Given entries>
▬▬▬▬▬▬▬▬▬▬
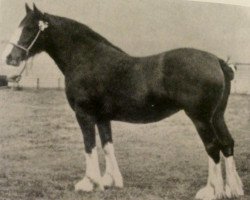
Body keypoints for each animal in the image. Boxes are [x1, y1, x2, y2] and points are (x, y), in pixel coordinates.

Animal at [2, 3, 244, 200]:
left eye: (29, 28)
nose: (9, 58)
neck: (87, 58)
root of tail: (217, 60)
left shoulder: (84, 114)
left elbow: (89, 146)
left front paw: (89, 183)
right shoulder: (102, 118)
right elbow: (107, 145)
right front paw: (110, 181)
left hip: (200, 118)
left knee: (212, 146)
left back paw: (212, 191)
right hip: (217, 116)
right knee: (227, 143)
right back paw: (233, 189)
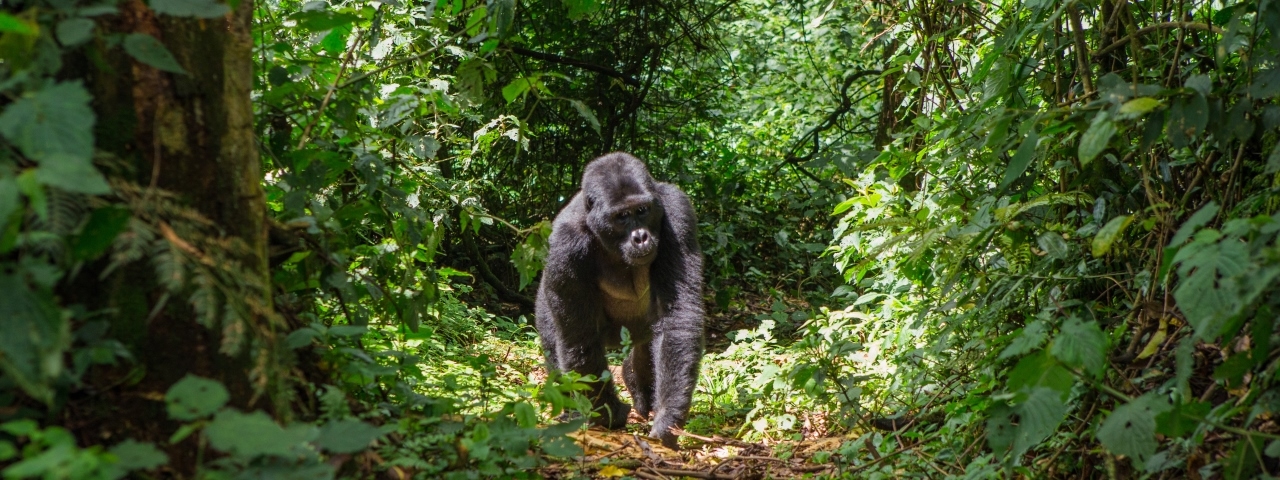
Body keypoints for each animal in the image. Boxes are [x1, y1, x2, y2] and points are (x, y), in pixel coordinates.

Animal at [535, 152, 706, 450]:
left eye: (642, 211)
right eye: (621, 216)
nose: (641, 237)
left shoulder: (677, 211)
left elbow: (677, 316)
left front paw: (668, 417)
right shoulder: (565, 244)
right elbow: (580, 337)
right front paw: (608, 414)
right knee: (555, 341)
▬▬▬▬▬▬▬▬▬▬
Assignment> Reproduce the data above word for word from its first line through the line that holds "nose: (641, 237)", both ends included; skip pictures.

Expected output>
Body keypoints for each animal in the image. Boxes are [x1, y1, x2, y2] and points are (x, y), in pixel coordinates.

Animal at [2, 3, 244, 200]:
left eye: (29, 28)
nose: (9, 58)
neck: (87, 58)
root of tail: (217, 60)
left shoulder: (84, 114)
left elbow: (89, 146)
left front paw: (89, 183)
right shoulder: (102, 118)
right elbow: (107, 145)
right front paw: (110, 181)
left hip: (200, 118)
left knee: (212, 146)
left back paw: (212, 191)
right hip: (217, 116)
right knee: (227, 143)
right back paw: (233, 189)
Body keypoints for each animal in the image. Boxes are [x1, y1, x2, y2] and points are (x, y), in pixel coordinates.

Animal at [535, 152, 706, 450]:
left eye: (642, 211)
right eye: (621, 216)
nose: (641, 237)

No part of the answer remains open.